### Instrução A
Transcreva do segmento de texto o trecho que vai de "Assim, embora o" até "Regulamento das PN.", inclusive.
### Instrução B
Segundo o segmento de texto, de que forma é feita a notificação do CF aos proprietários ou possuidores dos terrenos abrangidos?
### Instrução C
Explique, por favor, em uma a três frases, por que razão o objeto do recurso tem de ser restringido, conforme o segmento de texto.

### Segmento de texto
---*---

Destes preceitos, apenas o artigo 11.º, n.º 5, e o artigo 15.º, n.º 4 foram referidos pela decisão recorrida, em relação com o artigo 2.º, n.º 1, do Decreto-Lei 156/81. O n.º 5 do artigo 11.º coloca "a manutenção da zona de visibilidade referida no n.º 1 deste artigo" a cargo dos proprietários ou possuidores dos terrenos abrangidos, mediante notificação do CF, por carta registada com aviso de recepção. Quanto ao artigo 15.º, n.º 4, ao fixar o equipamento que deve existir na PN do tipo D, estabelece: "As PN dos tipos C e D terão o sinal previsto na alínea f) do n.º 3 do artigo 13.º [cruz de Santo André] e eventualmente outros, previstos nas alíneas g) e h) do mesmo número, salvo quando se trate de estradas nacionais ou municipais, devendo, neste caso, ser colocado no mesmo suporte o sinal atrás referido e ainda marcado no pavimento linha de paragem com a inscrição 'STOP'."
Assim, embora o recorrente tenha indicado como objecto do recurso o artigo 2.º do Decreto-Lei 156/81, de 9 de Junho, o certo é que a decisão recorrida apenas referiu na sua fundamentação as normas atrás identificadas, pelo que o objecto do recurso tem de ser restringido à norma do artigo 2.º, n.º 1, enquanto estabelece a aplicação progressiva, por decisão do CF, dos artigos 11.º, n.º 5 e 15.º, n.º 4, do Regulamento das PN.

---*---

### Entradas de dados
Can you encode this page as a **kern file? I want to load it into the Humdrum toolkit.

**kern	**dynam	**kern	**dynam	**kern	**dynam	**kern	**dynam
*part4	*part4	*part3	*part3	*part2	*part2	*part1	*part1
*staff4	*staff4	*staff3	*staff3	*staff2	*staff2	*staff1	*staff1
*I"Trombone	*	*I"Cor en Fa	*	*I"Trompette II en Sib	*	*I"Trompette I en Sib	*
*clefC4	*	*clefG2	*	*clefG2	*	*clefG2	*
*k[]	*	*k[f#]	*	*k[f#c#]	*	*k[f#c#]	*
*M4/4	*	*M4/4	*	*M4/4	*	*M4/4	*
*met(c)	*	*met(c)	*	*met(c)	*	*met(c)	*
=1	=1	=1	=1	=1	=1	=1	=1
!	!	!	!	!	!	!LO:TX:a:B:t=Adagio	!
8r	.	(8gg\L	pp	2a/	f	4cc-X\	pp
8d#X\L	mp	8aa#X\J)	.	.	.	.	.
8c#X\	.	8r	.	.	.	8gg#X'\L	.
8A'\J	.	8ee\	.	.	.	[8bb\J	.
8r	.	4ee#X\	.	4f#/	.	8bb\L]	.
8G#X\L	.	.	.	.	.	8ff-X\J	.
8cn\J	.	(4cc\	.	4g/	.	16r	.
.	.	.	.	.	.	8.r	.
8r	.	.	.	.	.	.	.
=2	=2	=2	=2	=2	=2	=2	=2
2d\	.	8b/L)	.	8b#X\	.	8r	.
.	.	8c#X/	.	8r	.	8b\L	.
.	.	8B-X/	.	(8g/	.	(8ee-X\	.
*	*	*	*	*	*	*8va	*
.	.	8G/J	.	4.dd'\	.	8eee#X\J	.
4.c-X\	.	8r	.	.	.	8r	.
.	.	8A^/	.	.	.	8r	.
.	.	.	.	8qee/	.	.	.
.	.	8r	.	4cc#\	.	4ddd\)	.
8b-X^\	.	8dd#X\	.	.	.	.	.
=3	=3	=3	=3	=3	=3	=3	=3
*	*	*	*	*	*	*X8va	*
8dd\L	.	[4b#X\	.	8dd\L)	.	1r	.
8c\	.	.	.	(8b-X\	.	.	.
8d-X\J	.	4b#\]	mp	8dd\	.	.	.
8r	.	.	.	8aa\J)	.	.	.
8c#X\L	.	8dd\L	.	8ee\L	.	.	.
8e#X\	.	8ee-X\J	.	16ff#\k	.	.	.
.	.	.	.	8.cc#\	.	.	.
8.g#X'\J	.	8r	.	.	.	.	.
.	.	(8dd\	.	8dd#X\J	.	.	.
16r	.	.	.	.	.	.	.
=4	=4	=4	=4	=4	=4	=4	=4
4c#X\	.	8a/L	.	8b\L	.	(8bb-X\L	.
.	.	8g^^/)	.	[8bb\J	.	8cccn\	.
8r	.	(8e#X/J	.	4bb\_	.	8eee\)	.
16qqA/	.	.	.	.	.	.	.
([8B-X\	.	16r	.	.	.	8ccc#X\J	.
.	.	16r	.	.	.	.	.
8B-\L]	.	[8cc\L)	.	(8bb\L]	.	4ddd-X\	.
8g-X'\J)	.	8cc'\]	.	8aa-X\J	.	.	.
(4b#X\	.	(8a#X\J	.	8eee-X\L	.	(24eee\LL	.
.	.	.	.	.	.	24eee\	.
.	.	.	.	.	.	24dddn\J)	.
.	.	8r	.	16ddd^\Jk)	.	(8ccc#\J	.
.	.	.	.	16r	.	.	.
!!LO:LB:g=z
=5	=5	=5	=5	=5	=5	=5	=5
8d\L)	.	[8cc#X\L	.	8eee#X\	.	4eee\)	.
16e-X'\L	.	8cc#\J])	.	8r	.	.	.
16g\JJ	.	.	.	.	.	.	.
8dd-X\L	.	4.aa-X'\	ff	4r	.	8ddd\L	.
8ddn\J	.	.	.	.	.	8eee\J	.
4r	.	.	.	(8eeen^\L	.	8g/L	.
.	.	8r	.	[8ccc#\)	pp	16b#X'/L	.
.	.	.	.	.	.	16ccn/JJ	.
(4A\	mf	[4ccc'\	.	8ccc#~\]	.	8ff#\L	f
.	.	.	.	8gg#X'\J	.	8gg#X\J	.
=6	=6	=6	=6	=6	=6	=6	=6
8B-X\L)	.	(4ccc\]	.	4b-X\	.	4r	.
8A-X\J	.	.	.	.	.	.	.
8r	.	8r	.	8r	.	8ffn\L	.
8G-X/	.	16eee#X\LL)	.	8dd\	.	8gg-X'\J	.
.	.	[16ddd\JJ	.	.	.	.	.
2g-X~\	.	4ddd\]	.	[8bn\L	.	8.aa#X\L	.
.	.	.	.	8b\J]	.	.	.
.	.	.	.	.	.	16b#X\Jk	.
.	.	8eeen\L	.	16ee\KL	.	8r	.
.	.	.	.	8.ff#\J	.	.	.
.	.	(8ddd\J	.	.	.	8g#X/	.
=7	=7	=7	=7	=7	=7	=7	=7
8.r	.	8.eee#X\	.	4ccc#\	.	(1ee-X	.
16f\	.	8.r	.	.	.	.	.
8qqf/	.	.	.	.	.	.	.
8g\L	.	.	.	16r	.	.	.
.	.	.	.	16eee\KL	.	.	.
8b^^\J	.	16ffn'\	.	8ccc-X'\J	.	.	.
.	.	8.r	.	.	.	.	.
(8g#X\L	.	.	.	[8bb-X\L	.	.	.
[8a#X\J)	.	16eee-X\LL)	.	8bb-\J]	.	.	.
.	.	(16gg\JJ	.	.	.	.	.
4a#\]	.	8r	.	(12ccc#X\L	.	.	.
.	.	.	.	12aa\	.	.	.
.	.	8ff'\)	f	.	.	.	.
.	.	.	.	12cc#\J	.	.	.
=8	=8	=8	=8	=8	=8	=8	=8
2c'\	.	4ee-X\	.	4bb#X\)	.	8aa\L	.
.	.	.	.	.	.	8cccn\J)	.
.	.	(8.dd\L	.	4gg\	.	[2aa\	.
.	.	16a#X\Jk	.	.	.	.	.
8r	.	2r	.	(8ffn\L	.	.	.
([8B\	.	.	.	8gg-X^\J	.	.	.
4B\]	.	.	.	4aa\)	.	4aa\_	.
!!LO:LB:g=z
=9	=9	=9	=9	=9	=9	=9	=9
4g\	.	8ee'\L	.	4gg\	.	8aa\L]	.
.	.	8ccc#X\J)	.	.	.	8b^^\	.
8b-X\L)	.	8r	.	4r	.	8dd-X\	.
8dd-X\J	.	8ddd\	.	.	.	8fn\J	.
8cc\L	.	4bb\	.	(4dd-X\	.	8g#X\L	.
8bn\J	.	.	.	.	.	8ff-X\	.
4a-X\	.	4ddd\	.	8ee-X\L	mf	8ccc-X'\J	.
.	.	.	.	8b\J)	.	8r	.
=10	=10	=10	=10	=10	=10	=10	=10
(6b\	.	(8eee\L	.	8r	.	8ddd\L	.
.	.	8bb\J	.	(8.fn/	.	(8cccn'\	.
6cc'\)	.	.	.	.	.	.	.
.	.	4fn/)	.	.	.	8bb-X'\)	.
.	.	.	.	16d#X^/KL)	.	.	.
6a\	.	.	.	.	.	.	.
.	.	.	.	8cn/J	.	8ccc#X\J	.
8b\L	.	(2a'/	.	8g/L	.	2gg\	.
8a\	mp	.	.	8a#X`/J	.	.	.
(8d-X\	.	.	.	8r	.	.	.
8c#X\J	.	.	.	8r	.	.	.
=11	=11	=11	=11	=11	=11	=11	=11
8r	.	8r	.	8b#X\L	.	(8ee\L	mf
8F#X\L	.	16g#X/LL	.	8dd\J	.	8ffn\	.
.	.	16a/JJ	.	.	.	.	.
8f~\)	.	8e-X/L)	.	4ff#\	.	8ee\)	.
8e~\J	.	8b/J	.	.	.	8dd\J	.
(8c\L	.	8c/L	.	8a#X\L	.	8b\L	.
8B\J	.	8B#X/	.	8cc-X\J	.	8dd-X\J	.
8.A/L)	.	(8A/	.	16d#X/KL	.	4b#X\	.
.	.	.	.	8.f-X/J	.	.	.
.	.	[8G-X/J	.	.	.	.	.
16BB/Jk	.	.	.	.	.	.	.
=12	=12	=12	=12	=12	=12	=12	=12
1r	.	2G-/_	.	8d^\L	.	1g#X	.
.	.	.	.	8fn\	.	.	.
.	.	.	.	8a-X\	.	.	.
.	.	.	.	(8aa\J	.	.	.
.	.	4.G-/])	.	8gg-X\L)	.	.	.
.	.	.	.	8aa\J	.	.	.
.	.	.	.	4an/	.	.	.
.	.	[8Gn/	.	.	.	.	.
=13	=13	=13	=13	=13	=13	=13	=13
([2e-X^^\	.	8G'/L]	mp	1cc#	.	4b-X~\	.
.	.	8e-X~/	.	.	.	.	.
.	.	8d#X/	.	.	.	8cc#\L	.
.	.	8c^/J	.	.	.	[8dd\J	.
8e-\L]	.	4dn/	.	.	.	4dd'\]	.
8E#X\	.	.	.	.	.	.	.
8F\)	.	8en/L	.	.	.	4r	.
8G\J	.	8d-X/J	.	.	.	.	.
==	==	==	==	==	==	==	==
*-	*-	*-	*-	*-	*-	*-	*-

---*---

### Solução A
Assim, embora o recorrente tenha indicado como objecto do recurso o artigo 2.º do Decreto-Lei 156/81, de 9 de Junho, o certo é que a decisão recorrida apenas referiu na sua fundamentação as normas atrás identificadas, pelo que o objecto do recurso tem de ser restringido à norma do artigo 2.º, n.º 1, enquanto estabelece a aplicação progressiva, por decisão do CF, dos artigos 11.º, n.º 5 e 15.º, n.º 4, do Regulamento das PN.

### Solução B
Por carta registada com aviso de recepção.

### Solução C
Embora o recorrente tenha indicado como objeto do recurso o artigo 2.º do Decreto-Lei 156/81, a decisão recorrida só referiu na sua fundamentação o artigo 11.º, n.º 5, e o artigo 15.º, n.º 4, em relação com o artigo 2.º, n.º 1. Por isso, o objeto fica limitado ao artigo 2.º, n.º 1, enquanto estabelece a aplicação progressiva desses dois preceitos por decisão do CF.